Jim Jarmusch's latest film is about a bus driver with the soul of a poet, but really it's about a city. It's certainly not coincidence is that Paterson, set in Paterson, New Jersey, has a main character named Paterson (we never even learn his first name). Because Paterson the character is Paterson the city and vice versa. After all, two great poets--William Carlos Williams and Allen Ginsberg, came from Paterson.

The film is also about the beauty that can be found in routine. Paterson is set over seven days, and each begins with our hero, Adam Driver, in bed with his wife, Golshifteh Farahani. He eats cereal for breakfast, walks from his small house to the bus depot. He starts out every morning after greeting his boss, the kind of guy when you ask "how are things going" tells you the truth.

Driver drives his route, occasionally listening in on passengers' conversations. He has lunch in a park overlooking Paterson's waterfall, jotting down lines in his notebook. He comes home, rights the listing mailbox, has dinner, and takes his dog for a walk. While on the walk he stops in at the local bar for a beer. The next day it starts all over again.

But I didn't find this boring nor do I think the characters did. It's not a film about a character facing a life of quiet desperation. Driver, as Paterson, is perfectly happy with his life.
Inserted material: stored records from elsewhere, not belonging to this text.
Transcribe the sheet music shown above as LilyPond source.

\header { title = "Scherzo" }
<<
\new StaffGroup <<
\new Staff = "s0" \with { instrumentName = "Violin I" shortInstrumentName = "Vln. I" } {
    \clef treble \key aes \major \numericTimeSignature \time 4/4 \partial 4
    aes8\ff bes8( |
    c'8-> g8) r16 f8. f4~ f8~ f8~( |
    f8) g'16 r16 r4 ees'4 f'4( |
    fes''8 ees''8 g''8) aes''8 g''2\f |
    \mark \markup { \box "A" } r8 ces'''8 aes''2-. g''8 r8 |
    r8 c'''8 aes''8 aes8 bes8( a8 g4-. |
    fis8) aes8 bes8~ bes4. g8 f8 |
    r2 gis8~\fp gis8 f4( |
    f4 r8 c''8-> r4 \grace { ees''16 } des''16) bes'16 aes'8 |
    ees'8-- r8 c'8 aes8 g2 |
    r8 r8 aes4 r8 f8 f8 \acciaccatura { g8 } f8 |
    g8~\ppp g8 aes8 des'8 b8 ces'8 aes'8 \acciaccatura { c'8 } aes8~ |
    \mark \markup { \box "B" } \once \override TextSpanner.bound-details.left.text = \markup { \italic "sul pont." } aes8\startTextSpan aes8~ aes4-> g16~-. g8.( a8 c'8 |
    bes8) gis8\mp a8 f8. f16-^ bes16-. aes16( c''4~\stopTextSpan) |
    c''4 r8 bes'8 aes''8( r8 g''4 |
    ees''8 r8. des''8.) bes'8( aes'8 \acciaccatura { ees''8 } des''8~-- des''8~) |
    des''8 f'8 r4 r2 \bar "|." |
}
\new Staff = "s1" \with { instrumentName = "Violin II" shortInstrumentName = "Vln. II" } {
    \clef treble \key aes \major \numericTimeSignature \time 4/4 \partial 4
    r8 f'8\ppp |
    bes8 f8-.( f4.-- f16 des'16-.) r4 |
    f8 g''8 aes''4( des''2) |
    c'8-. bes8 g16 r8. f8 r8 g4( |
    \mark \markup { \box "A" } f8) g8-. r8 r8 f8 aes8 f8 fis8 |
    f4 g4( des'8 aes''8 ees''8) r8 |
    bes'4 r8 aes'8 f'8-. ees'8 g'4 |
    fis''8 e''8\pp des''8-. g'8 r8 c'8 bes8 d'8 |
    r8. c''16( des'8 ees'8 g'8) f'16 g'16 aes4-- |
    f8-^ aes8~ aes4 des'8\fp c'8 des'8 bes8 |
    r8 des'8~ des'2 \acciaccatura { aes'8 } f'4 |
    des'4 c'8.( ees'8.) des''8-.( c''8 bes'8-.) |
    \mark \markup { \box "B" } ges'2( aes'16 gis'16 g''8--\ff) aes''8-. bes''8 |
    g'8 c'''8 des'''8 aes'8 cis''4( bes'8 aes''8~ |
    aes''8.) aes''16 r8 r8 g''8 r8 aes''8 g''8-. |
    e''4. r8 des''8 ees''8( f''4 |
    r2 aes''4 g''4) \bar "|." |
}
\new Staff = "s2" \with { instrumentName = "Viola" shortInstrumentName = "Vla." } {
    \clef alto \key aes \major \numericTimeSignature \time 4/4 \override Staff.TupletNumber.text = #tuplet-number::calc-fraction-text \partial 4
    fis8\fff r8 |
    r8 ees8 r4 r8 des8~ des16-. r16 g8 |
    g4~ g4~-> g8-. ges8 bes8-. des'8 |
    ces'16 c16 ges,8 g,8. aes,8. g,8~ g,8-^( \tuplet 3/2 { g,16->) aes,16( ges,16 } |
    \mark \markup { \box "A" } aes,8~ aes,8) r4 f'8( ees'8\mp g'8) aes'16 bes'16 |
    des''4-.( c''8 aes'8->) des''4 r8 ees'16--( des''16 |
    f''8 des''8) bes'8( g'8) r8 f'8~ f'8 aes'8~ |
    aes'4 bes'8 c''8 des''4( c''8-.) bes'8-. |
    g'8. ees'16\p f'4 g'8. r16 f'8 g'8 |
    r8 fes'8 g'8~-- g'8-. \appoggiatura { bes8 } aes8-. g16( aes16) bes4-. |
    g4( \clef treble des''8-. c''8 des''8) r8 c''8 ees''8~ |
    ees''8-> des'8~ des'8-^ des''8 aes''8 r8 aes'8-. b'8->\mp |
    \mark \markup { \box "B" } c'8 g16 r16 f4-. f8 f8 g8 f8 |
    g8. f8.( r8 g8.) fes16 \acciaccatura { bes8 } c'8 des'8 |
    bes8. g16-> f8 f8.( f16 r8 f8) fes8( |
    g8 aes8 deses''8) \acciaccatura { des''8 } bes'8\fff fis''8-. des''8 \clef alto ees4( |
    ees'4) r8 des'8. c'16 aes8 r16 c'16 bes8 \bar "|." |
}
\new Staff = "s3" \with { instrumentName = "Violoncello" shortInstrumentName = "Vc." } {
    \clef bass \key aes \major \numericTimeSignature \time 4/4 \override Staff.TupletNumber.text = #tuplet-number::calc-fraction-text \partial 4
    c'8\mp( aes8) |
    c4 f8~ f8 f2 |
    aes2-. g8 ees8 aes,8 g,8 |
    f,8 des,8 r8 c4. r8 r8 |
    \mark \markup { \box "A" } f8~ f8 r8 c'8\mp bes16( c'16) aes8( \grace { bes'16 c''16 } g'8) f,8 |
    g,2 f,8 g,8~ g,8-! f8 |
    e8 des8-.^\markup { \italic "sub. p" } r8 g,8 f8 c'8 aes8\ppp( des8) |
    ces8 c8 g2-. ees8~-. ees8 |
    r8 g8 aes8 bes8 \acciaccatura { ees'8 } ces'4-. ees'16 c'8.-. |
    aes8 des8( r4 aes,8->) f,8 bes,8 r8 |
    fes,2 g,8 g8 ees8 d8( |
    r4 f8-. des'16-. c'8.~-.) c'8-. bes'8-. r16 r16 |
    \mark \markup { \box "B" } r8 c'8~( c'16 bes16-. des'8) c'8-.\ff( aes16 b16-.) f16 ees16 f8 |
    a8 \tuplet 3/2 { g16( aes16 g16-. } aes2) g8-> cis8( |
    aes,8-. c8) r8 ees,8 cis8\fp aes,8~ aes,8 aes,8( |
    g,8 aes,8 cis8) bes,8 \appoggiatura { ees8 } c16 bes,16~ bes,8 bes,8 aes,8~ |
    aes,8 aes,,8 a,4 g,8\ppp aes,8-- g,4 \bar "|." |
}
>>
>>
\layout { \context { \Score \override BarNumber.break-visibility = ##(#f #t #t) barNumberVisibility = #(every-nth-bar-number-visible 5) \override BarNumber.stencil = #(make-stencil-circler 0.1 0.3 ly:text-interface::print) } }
His marriage seems good, though Farahani, who does not work, is wrapped up in many projects, from cupcakes to country music, which she describes as her dreams (all feature black and white color schemes). Driver sometimes speaks to her like a child--"Oh, that's great"--and that sort of thing, but she never senses any patronization.

There are recurring themes, such as the frequency of twins, and who is the most famous resident of Paterson (in addition to the poets, we hear about Hurricane Carter and Lou Costello, and an anarchist named Gaetano Bresci). A running subplot in the bar is a young man who pines for a woman who will not go back to him. He provides the only major drama when he pulls out a gun, which turns out to be a toy.

I started wondering if this film would have a conflict, but really the conflict is Driver's refusal to share his poetry with anyone, despite his wife's insistence. This reluctance leads to the climax of the film, to which Driver reacts stoically, though any writer would be horrified. The film has a lovely coda when he meets with a Japanese tourist, who has come to Paterson just because William Carlos Williams lived there.

This film is certainly not for everyone, especially those who need explosions or raging arguments. I don't believe Driver raises his voice the entire film. Another actor and director might have created a blank character, but despite his placidity Driver's Paterson seems very deep. How many bus drivers write poetry?